Capernaum

 Capernaum. 

Many people, when they think of the folks who get to vote for the Oscars and other film awards, picture ultra-rich Hollywood moguls and influential media voices and such, but that’s not really the way it is. Award deciders are regular people just like you and me. Well, they’re just like you and me in that they’re in Aspen for the holidays, but they’re still regular people.

The point is: They have jobs. So as much as they might like to see every movie that comes along, it’s pretty hard to do. That’s why, smartly enough, Aspen Film’s annual Academy Screenings, which run this Wednesday through Sunday, Dec. 26-30, take place this time of year, when a number of voters are here in town.

Think of the five-day program of award-nominated movies as an all-night college cram session so that voters can study up before they cast their Oscar ballots. The movie theaters in their home towns likely showed big-budget films like “Black Panther” and “A Star Is Born,” but chances are they didn’t get movies like “Capernaum” and “Roma,” both of which are nominated for the Best Foreign-Language Film Oscar and both of which, uncoincidentally, will be playing in Aspen as part of the Academy Screenings.

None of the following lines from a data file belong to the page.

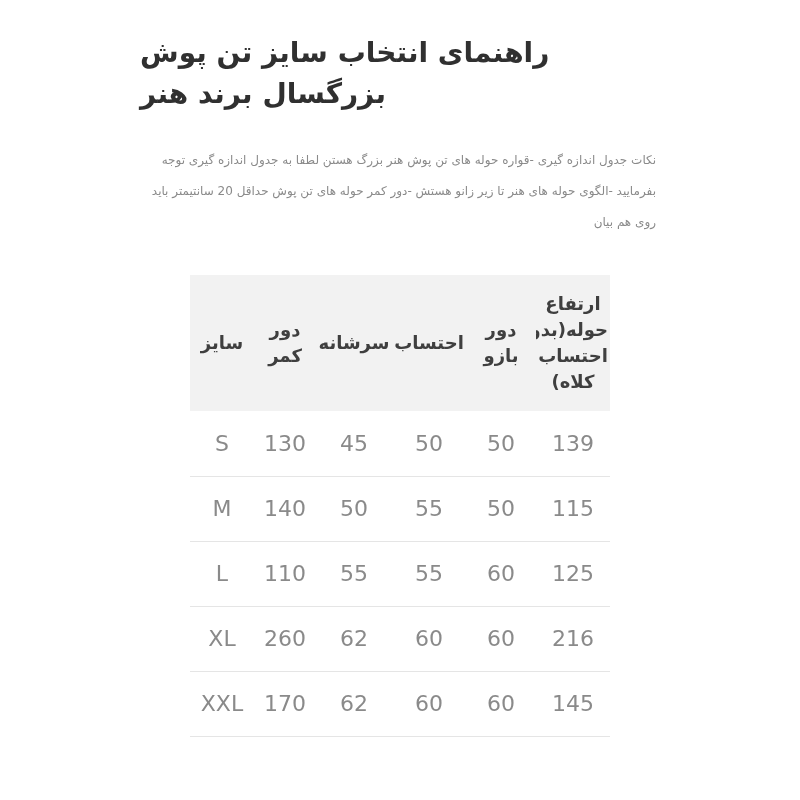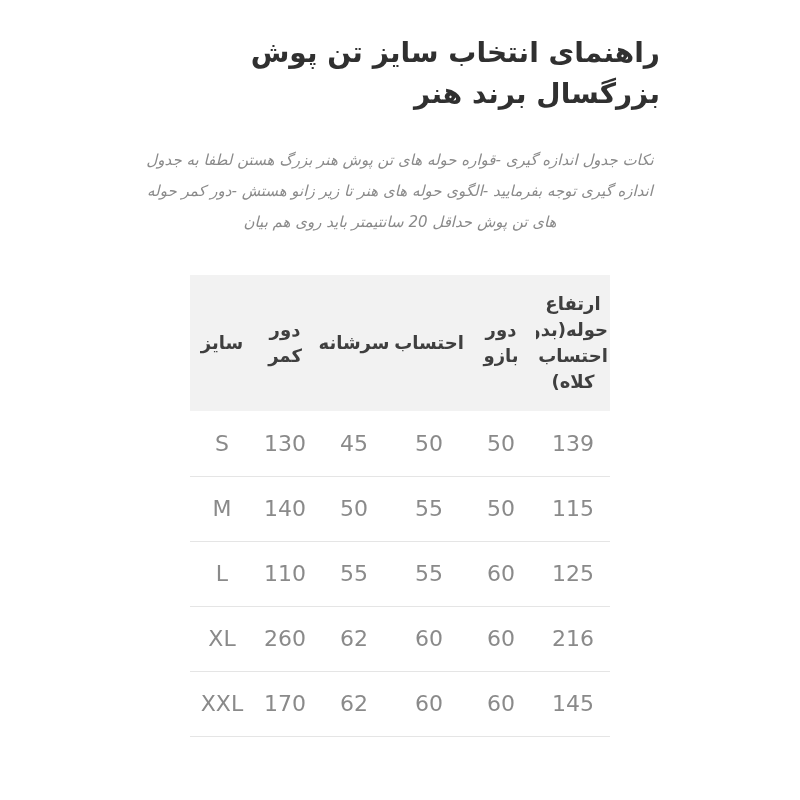"راهنمای انتخاب سایز تن پوش" .title { text-align: right -> left }
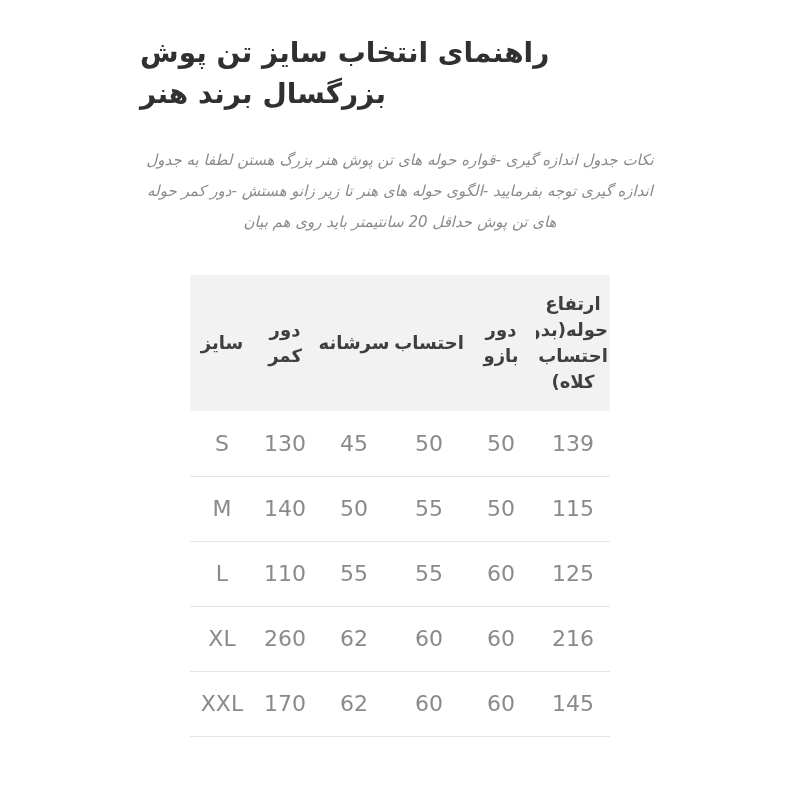"نکات جدول اندازه گیری -قواره" .intro { font-size: 15px -> 12px; font-style: italic -> none; text-align: center -> right }
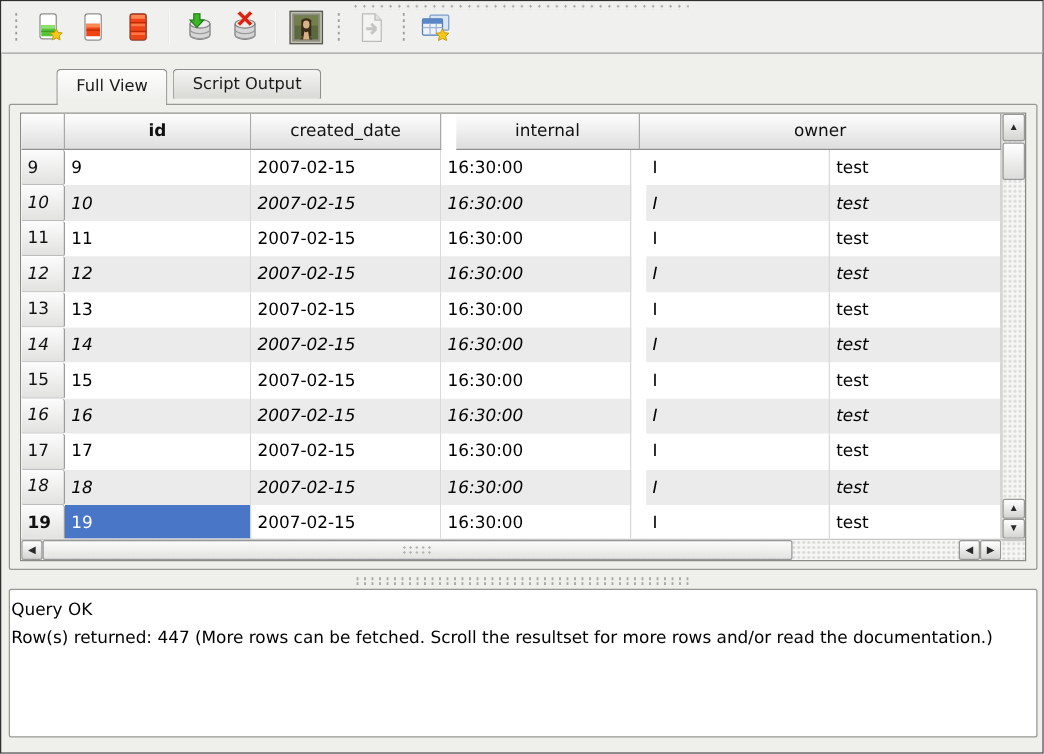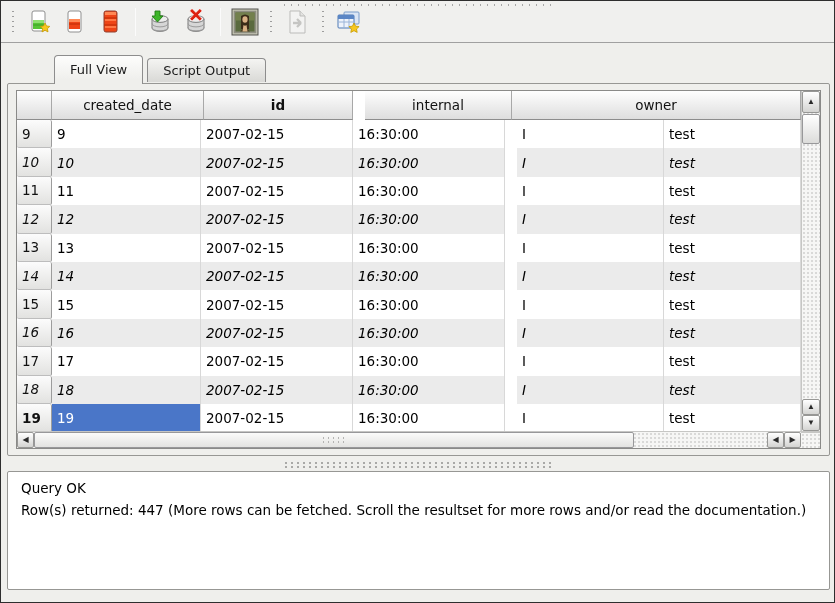"Full View" .tabbar { align-items: center -> flex-start; left: 13px -> 4px }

“We really tried to focus on things that have not been out in the marketplace for months and months,” said Susan Wrubel, Aspen Film’s executive director and artistic director, who programmed the Academy Screenings lineup. “I tried to do a balance of great foreign-language, because we have so many exceptional foreign-language films this year, mixed with big, buzzy indie and independent crossover films.”

Wrubel’s selections make for a fascinating combination of eagerly anticipated dramas, like the Dick Cheney biopic “Vice” and the Julia Roberts mother-son vehicle “Ben Is Back,” to movies that most folks have never heard of before. In fact, only about three of the 15 movies have played on a big screen in the valley so far, meaning this may be the only chance we’ll get to see them around here.

The Academy Screenings are designed to allow voters to brush up on some of the lesser-known nominees, admittedly, but the real winners in the whole scenario are the rest of us regular people. We may not get to vote for the Oscars, and our Aspen holidays might consist of an 80-hour work week, but we like award-nominated movies, too, and thanks to Aspen Film, we get a bunch of them right after Christmas. It’s almost like a present from a not-so-secret Santa.

The Academy Screenings films will be shown at the Wheeler Opera House (Wednesday, Thursday and Sunday) and the Paepcke Auditorium (Friday and Saturday). The full lineup and show times can be found at aspenfilm.org.